In support of these local organizations and more, $850,436 in Tier III, County SCFD funds were distributed on Oct. 22 by the Board of Douglas County Commissioners to 56 SCFD-eligible, arts, culture, science and heritage nonprofit organizations, including 12 Douglas County-based organizations, all of which will deliver cultural and science programming to Douglas County citizens.
“I am grateful these citizen-approved funds are available to bring cultural opportunities to our community,” said County Commissioner Lora Thomas. “The organizations awarded SCFD grants are helping to strengthen the cultural vitality of Douglas County and contributing to our quality of life.
The 12 Douglas County-based organizations — receiving $474,412 of the total funds distributed (approximately 56 percent) — include: Cherokee Ranch and Castle Foundation, David Taylor’s Zikr Dance Ensemble, Inc., Denver Concert Band, Inc., HawkQuest, Highlands Ranch Concert Band, Highlands Ranch Cultural Affairs Association, Highlands Ranch Historical Society, Lamb Spring Archeological Preserve, Lone Tree Symphony Orchestra, Roxborough Arts Council, South Suburban Community Orchestra and St. Luke’s Performing Arts Academy. The additional 44 recipients funded offer programming in Douglas County or invite residents to their on-site facility or event.
Recipients of Tier III, County SCFD funds are first evaluated through the SCFD eligibility process. Once eligible, they apply for funding through the formal SCFD grant process. This process ensures that all organizations meet specific criteria, as outlined in the SCFD state statute. At the County level, grants are evaluated by the statutorily-required Douglas County Cultural Council who determines the annual distribution via a funding plan. The funding plan is then sent to and evaluated by the Board of Douglas County Commissioners for approval, after which the funding plans are presented to the SCFD Board of Directors.

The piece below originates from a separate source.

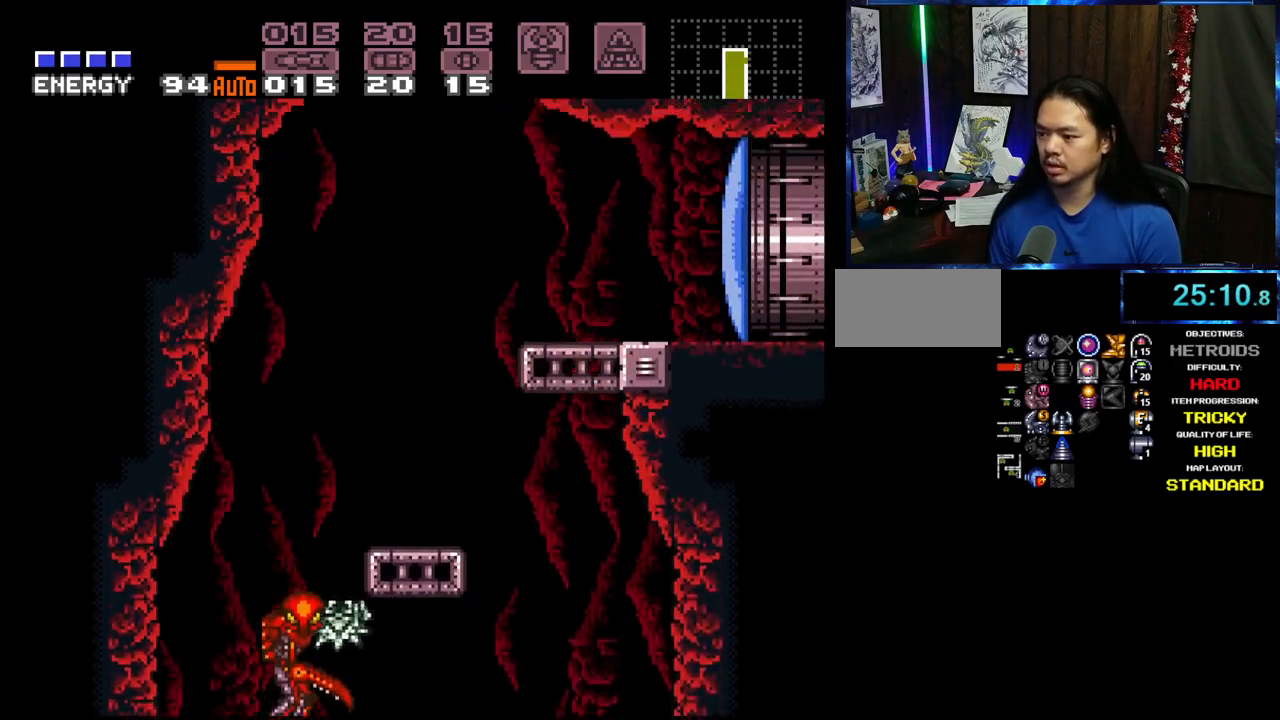
{"dt_ms": 500, "buttons": ["DPAD_RIGHT"], "events": [[33, "DPAD_LEFT", "up"], [50, "A", "up"], [67, "DPAD_RIGHT", "down"], [267, "DPAD_RIGHT", "up"], [300, "B", "up"], [300, "DPAD_LEFT", "down"], [350, "B", "down"], [383, "DPAD_LEFT", "up"], [433, "DPAD_RIGHT", "down"], [500, "B", "up"]]}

Denver Metro area voters created the seven-county SCFD in 1988 to ensure public access to the arts and sciences through public financial support for scientific and cultural organizations. It was most recently renewed by voters in 2016. Each year, SCFD helps fund nearly 300 area organizations via the collection of a 0.1 percent voter-approved retail sales and use tax. The district-wide tax equates to one cent collected on every $10 spent.